The title is a reference to the phrase "A Picture's Worth a Thousand Words".
At the carnival shooting gallery, Stewie sings “This is my rifle, this is my gun. This is for fighting, this is for fun”; a modern military slogan made notable by the film Full Metal Jacket.
The scene where Peter throws a penny from the roof and it splits the policeman in half, revealing a seemingly embarrassed naked midget inside, is very much reminiscent of Terry Gilliam's animation shorts from Monty Python's Flying Circus. The idea itself of a person revealed to be a midget or two midgets in a "big people suit" is a recurring gag in several episodes.
At the hotel, Peter asks the receptionist if they have rat bellhops like in The Muppets, a reference to Rizzo the Rat and his colleagues in Muppets Take Manhattan.
At the museum of Modern Art, Brian finds some art by Robert Mapplethorpe that’s not photography. A worker claims that early on, Mapplethorpe did caricatures. It then cuts to a scene of him drawing a kid named Tim's picture with baseball hall of famer Reggie Jackson defecating upon the child, then asking him what his player number is. This is a reference to Mapplethorpe's work with coprophagia as well as a recurring reference to the Cleveland steamer.

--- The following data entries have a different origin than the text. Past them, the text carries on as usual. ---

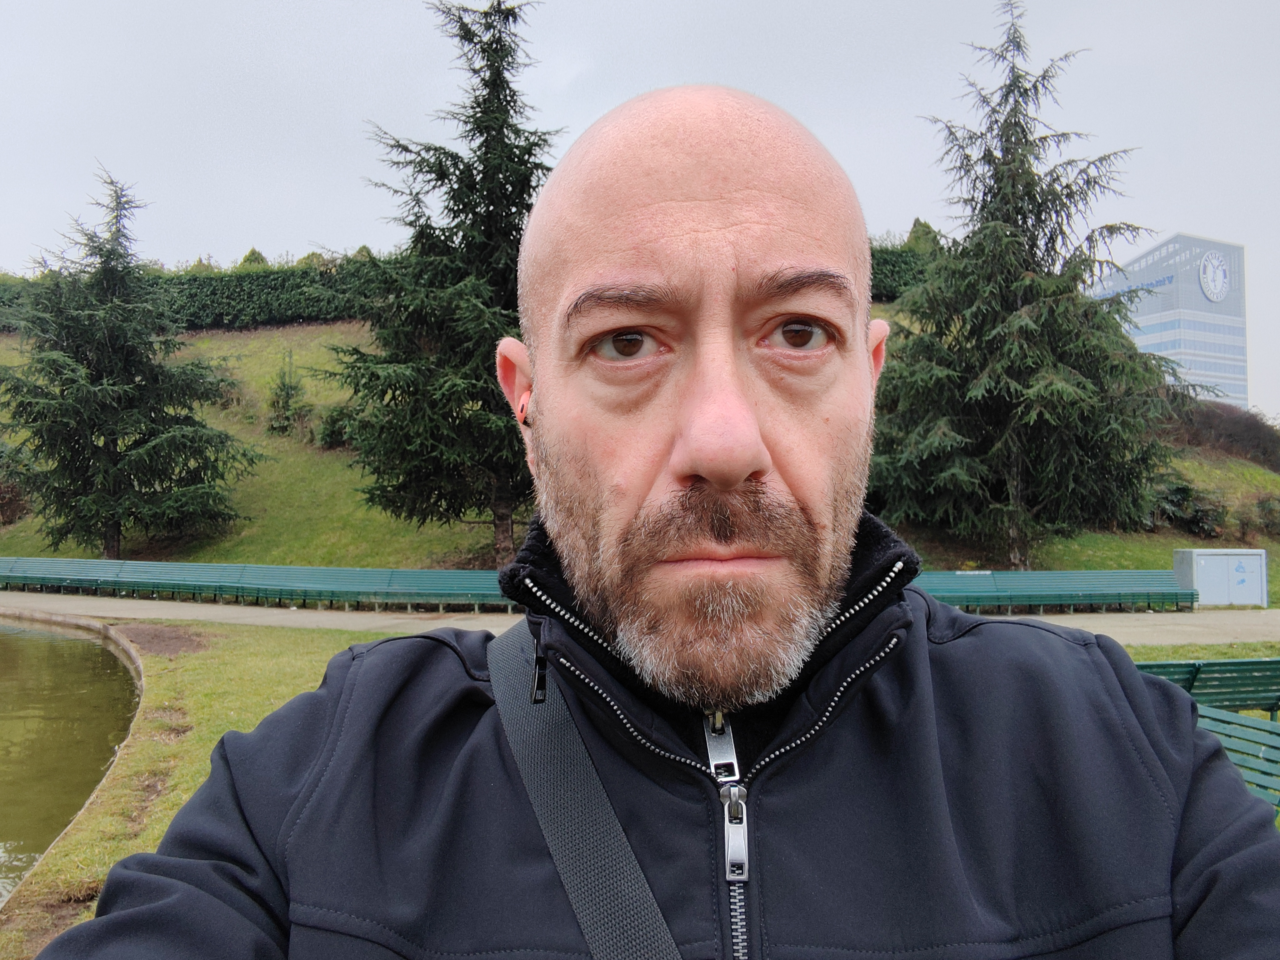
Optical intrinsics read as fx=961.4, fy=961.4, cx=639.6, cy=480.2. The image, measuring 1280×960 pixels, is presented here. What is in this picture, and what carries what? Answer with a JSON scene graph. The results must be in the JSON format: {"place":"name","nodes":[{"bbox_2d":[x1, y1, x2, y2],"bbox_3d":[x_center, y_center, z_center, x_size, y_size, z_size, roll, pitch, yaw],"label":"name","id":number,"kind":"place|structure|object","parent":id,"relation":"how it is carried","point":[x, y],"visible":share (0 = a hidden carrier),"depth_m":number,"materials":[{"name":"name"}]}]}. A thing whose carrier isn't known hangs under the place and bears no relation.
{"place":"outdoors","nodes":[
{"label":"outdoors","id":0,"kind":"place"},
{"bbox_2d":[0,618,140,898],"label":"pond","id":1,"kind":"structure","parent":0,"point":[78,643],"materials":[{"name":"green liquid"}]},
{"bbox_2d":[0,591,1279,649],"label":"pavement","id":2,"kind":"structure","parent":0,"point":[144,606],"materials":[{"name":"grey concrete"}]},
{"bbox_2d":[0,556,129,595],"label":"green bench","id":3,"kind":"object","parent":2,"relation":"on","point":[9,574],"visible":0.85,"depth_m":20.45,"materials":[{"name":"green"}]},
{"bbox_2d":[0,557,509,611],"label":"green bench","id":4,"kind":"object","parent":2,"relation":"on","point":[356,571],"visible":0.88,"depth_m":18.06,"materials":[{"name":"green"}]},
{"bbox_2d":[914,568,1198,613],"bbox_3d":[6.838,2.005,16.799,6.027,0.816,1.188,0,-2,0],"label":"green bench","id":5,"kind":"object","parent":2,"relation":"on","point":[1029,582],"visible":0.75,"depth_m":16.92,"materials":[{"name":"green"}]},
{"bbox_2d":[1173,547,1268,608],"bbox_3d":[11.281,1.934,18.653,1.580,1.151,0.787,0,-2,0],"label":"utility cabinet","id":6,"kind":"object","parent":2,"relation":"on","point":[1201,587],"visible":0.96,"depth_m":18.38,"materials":[{"name":"grey metal"}]},
{"bbox_2d":[0,311,1279,589],"label":"grassy hill","id":7,"kind":"structure","parent":0,"point":[1101,566],"materials":[{"name":"green plant"}]},
{"bbox_2d":[0,475,29,524],"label":"shrub","id":8,"kind":"object","parent":7,"relation":"on","point":[3,504],"visible":0.88,"depth_m":27.87,"materials":[{"name":"plant"}]},
{"bbox_2d":[0,163,263,559],"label":"conifer tree","id":9,"kind":"object","parent":7,"relation":"on","point":[109,434],"visible":0.98,"depth_m":24.29,"materials":[{"name":"plant"}]},
{"bbox_2d":[0,257,396,330],"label":"hedge","id":10,"kind":"object","parent":7,"relation":"on","point":[221,281],"visible":0.56,"depth_m":35.61,"materials":[{"name":"green plant"}]},
{"bbox_2d":[237,247,269,269],"bbox_3d":[-18.057,-9.000,44.757,2.696,3.632,2.679,-1,-2,26],"label":"shrub","id":11,"kind":"object","parent":7,"relation":"on","point":[261,256],"visible":0.16,"depth_m":44.27,"materials":[{"name":"green plant"}]},
{"bbox_2d":[265,345,311,435],"bbox_3d":[-11.359,-2.714,31.031,1.621,3.230,1.646,1,-2,-26],"label":"small conifer","id":12,"kind":"object","parent":7,"relation":"on","point":[287,393],"visible":0.94,"depth_m":30.81,"materials":[{"name":"green plant"}]},
{"bbox_2d":[315,405,356,449],"bbox_3d":[-9.196,-1.573,29.553,1.635,1.482,1.623,0,-2,0],"label":"shrub","id":13,"kind":"object","parent":7,"relation":"on","point":[332,431],"visible":0.7,"depth_m":29.26,"materials":[{"name":"green plant"}]},
{"bbox_2d":[321,1,559,569],"bbox_3d":[-3.426,-4.243,20.739,6.472,12.979,6.509,-1,-2,16],"label":"conifer tree","id":14,"kind":"object","parent":7,"relation":"on","point":[528,194],"visible":0.87,"depth_m":19.73,"materials":[{"name":"plant"}]},
{"bbox_2d":[869,244,945,300],"bbox_3d":[8.139,-7.482,34.904,12.962,2.807,2.485,0,-2,0],"label":"hedge","id":15,"kind":"object","parent":7,"relation":"on","point":[897,267],"visible":0.2,"depth_m":34.61,"materials":[{"name":"green plant"}]},
{"bbox_2d":[903,217,943,252],"bbox_3d":[12.410,-9.196,42.300,3.093,4.939,3.194,0,-2,0],"label":"tree","id":16,"kind":"object","parent":7,"relation":"on","point":[928,229],"visible":0.23,"depth_m":41.80,"materials":[{"name":"green plant"}]},
{"bbox_2d":[873,2,1189,570],"bbox_3d":[8.673,-4.348,22.132,7.656,13.275,7.722,0,-2,0],"label":"conifer tree","id":17,"kind":"object","parent":7,"relation":"on","point":[1066,187],"visible":0.98,"depth_m":21.07,"materials":[{"name":"plant"}]},
{"bbox_2d":[1150,480,1229,537],"bbox_3d":[14.718,0.811,26.215,2.457,1.655,2.351,0,-2,0],"label":"shrub","id":18,"kind":"object","parent":7,"relation":"on","point":[1183,493],"visible":0.68,"depth_m":25.82,"materials":[{"name":"green plant"}]},
{"bbox_2d":[1169,397,1279,469],"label":"shrub","id":19,"kind":"object","parent":7,"relation":"on","point":[1254,431],"visible":0.53,"depth_m":35.58,"materials":[{"name":"brown plant"}]},
{"bbox_2d":[1240,494,1279,537],"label":"shrub","id":20,"kind":"object","parent":7,"relation":"on","point":[1262,507],"visible":0.96,"depth_m":26.29,"materials":[{"name":"green plant"}]},
{"bbox_2d":[0,614,1279,959],"label":"lawn","id":21,"kind":"structure","parent":0,"point":[271,681],"materials":[{"name":"green plant"}]},
{"bbox_2d":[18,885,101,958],"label":"dirt patch","id":22,"kind":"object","parent":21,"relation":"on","point":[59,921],"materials":[{"name":"brown soil"}]},
{"bbox_2d":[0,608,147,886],"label":"stone edging","id":23,"kind":"object","parent":21,"relation":"on","point":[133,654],"visible":0.38,"depth_m":11.02,"materials":[{"name":"grey stone"}]},
{"bbox_2d":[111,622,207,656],"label":"dirt patch","id":24,"kind":"object","parent":21,"relation":"on","point":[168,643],"visible":0.75,"depth_m":13.00,"materials":[{"name":"brown"}]},
{"bbox_2d":[33,80,1279,959],"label":"man","id":25,"kind":"object","parent":21,"relation":"on","point":[931,711],"visible":0.96,"depth_m":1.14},
{"bbox_2d":[517,390,532,426],"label":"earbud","id":26,"kind":"object","parent":25,"relation":"attached to","point":[523,407],"visible":0.55,"depth_m":1.42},
{"bbox_2d":[1130,657,1279,719],"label":"green bench","id":27,"kind":"object","parent":21,"relation":"on","point":[1151,665],"visible":0.56,"depth_m":6.80,"materials":[{"name":"green"}]},
{"bbox_2d":[1194,704,1279,812],"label":"green bench","id":28,"kind":"object","parent":21,"relation":"on","point":[1273,738],"visible":0.44,"depth_m":4.72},
{"bbox_2d":[0,0,1279,414],"label":"sky","id":29,"kind":"structure","parent":0,"point":[356,100],"materials":[{"name":"grey"}]},
{"bbox_2d":[1090,232,1248,407],"label":"office building","id":30,"kind":"structure","parent":0,"point":[1212,396],"materials":[{"name":"glass"}]},
{"bbox_2d":[1198,250,1230,301],"label":"logo","id":31,"kind":"object","parent":30,"relation":"attached to","point":[1215,297],"visible":0.97,"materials":[{"name":"white"}]}
]}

Peter rejects the idea of Chris having to go to an art school, saying there’s not enough time. He then pulls out a knife and says, “Chris, give me your ear.” a reference to Vincent van Gogh cutting off his ear.
When Stewie takes a look at secret papers in a Chinese briefcase at the [United Nations, he comments “Ancient Chinese secret, huh?” a catchphrase from a Calgon water softener advertisement.

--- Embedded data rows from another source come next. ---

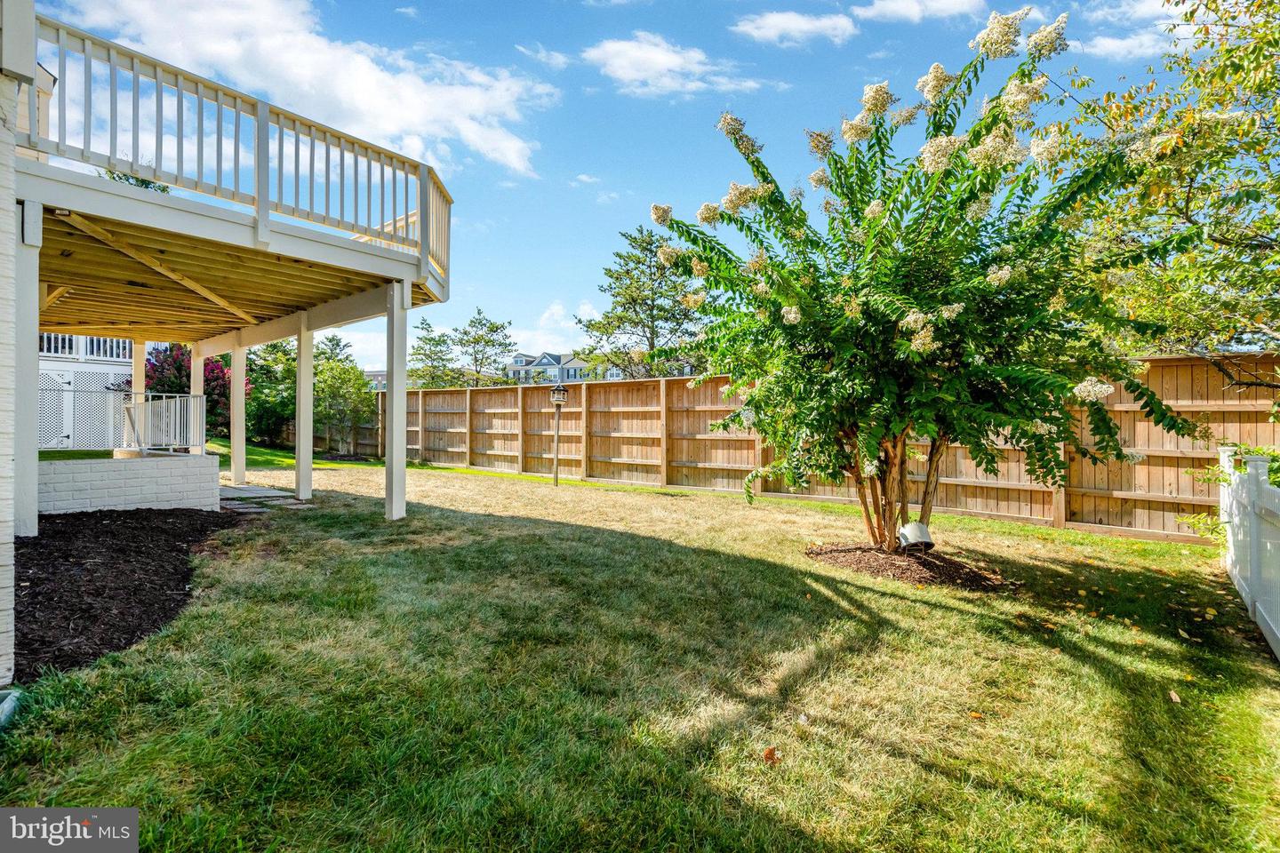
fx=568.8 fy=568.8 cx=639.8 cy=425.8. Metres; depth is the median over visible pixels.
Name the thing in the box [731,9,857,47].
cloud
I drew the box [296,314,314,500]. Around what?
support post
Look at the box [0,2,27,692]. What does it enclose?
house wall
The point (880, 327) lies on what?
flowering tree
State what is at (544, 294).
sky
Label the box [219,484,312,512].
stone path
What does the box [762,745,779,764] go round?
fallen leaf
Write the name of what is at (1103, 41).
cloud
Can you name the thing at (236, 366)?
support post
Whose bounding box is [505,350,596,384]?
distant house
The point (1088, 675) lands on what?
lawn
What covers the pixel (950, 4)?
cloud
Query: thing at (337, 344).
tree
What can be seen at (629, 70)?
cloud
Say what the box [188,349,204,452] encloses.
support post
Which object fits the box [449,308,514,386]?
tree
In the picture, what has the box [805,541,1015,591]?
mulch bed
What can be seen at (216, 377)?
flowering shrub
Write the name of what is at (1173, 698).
fallen leaf
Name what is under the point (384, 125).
cloud
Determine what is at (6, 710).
pipe
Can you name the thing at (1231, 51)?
tree
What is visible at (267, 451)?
lawn
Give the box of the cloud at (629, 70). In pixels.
[581,32,761,96]
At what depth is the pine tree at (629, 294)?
24.47 m
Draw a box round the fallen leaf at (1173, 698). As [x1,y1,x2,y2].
[1168,689,1182,703]
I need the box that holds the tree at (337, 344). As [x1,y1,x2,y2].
[314,333,355,367]
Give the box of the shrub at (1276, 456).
[1179,442,1279,542]
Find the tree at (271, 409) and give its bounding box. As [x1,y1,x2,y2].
[245,337,298,446]
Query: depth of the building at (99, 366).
13.89 m
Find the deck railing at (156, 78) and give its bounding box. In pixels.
[26,9,455,293]
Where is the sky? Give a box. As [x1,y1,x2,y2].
[27,0,1223,374]
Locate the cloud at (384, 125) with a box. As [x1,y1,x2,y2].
[40,0,552,177]
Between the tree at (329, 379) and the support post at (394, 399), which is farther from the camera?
the tree at (329, 379)
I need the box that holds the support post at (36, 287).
[9,204,41,535]
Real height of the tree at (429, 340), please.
8.460 m
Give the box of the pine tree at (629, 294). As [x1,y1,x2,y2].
[577,224,706,379]
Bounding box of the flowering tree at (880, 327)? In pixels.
[639,4,1197,555]
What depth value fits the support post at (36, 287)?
4.83 m
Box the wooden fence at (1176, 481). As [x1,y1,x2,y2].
[320,349,1279,538]
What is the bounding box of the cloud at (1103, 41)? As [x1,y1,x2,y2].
[1078,0,1185,59]
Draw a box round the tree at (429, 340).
[407,316,461,388]
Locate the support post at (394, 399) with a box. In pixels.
[384,285,408,520]
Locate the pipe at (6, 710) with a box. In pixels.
[0,688,21,728]
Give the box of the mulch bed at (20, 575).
[13,506,245,683]
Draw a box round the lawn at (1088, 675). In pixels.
[0,462,1279,852]
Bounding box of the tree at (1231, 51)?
[1058,0,1279,409]
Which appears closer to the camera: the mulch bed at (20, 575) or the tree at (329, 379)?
the mulch bed at (20, 575)
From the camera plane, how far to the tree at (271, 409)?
20.76 m
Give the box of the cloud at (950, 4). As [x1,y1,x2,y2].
[849,0,987,23]
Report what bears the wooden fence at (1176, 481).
on the lawn at (1088, 675)
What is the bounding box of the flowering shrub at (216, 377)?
[138,343,232,439]
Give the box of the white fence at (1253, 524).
[1220,446,1279,659]
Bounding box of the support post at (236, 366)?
[230,339,247,487]
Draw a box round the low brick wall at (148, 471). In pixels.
[40,451,223,515]
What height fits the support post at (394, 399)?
2.933 m
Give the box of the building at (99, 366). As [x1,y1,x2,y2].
[37,332,135,448]
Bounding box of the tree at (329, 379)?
[311,353,375,455]
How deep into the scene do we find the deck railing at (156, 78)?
5.87 m
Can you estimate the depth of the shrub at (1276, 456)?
5.57 m
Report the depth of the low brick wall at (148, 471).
7.29 m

Peter’s song “Make Our Name Famous” is a parody of “Everything’s Coming Up Roses” from Gypsy: A Musical Fable.
Peter and Meg walk through New York to music from The Flintstones. The background changes into Bedrock until they back out of it. The background change is also similar to the Warner Bros.' cartoon Duck Amuck, where Daffy Duck is seen wandering from one scenery to another.
The scene introducing Chris's art show, with smoke and a laser-light show, appears to be an allusion to the unveiling of the "Chromolume #7" in Sunday in the Park with George as evidenced by the mentioning of Seurat's "Sunday Afternoon on the Island of La Grande Jatte".
The scene where Chris' reveals his diligently worked on painting featuring multiple pictures of Peter with different shades of colors is an allusion to Andy Warhol and his similar prints of Marilyn Monroe.
Peter mentions in his song that he will make Meg "known far and wide, like that princess who died", a reference to the death of Princess Diana.